**To-do item:** In the listing, find every line that has the string "деревянный" and copy it.

**Material provided:**

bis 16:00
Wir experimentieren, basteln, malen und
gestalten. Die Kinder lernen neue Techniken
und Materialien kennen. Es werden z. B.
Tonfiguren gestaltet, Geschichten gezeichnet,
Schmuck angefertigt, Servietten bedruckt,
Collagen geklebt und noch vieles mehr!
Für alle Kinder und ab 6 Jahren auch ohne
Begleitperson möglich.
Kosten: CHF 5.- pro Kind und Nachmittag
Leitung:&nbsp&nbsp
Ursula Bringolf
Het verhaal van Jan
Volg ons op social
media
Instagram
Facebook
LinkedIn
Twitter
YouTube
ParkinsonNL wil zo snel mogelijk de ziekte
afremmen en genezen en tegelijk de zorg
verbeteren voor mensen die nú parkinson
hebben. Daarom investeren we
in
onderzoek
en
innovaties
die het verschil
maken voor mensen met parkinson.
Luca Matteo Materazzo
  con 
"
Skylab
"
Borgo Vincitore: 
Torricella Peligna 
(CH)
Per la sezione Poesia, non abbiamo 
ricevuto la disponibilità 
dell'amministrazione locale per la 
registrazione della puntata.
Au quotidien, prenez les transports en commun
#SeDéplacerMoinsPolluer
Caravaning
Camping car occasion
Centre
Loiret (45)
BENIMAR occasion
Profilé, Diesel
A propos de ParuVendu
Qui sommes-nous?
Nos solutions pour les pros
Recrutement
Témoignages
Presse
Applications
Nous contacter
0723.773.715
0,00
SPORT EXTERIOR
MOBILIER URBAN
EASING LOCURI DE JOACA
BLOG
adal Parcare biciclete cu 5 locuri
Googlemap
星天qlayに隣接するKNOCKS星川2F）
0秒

--

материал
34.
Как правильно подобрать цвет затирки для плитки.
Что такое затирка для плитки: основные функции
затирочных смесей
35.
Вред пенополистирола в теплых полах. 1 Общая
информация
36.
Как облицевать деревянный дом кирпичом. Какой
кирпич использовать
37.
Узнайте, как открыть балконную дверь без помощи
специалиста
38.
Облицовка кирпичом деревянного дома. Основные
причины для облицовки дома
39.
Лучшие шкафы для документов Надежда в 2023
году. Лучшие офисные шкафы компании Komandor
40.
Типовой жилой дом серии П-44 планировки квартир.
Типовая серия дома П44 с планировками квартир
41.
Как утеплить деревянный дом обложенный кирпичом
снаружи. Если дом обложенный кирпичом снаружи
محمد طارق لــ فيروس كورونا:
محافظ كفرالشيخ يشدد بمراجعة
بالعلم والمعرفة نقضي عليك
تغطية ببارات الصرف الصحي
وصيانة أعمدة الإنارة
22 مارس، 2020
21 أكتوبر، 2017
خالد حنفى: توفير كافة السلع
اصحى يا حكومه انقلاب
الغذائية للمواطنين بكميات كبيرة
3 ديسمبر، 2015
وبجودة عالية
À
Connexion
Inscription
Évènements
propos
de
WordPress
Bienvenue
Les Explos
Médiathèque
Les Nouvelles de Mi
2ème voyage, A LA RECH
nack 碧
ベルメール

**Answer section:**
Как облицевать деревянный дом кирпичом. Какой
Как утеплить деревянный дом обложенный кирпичом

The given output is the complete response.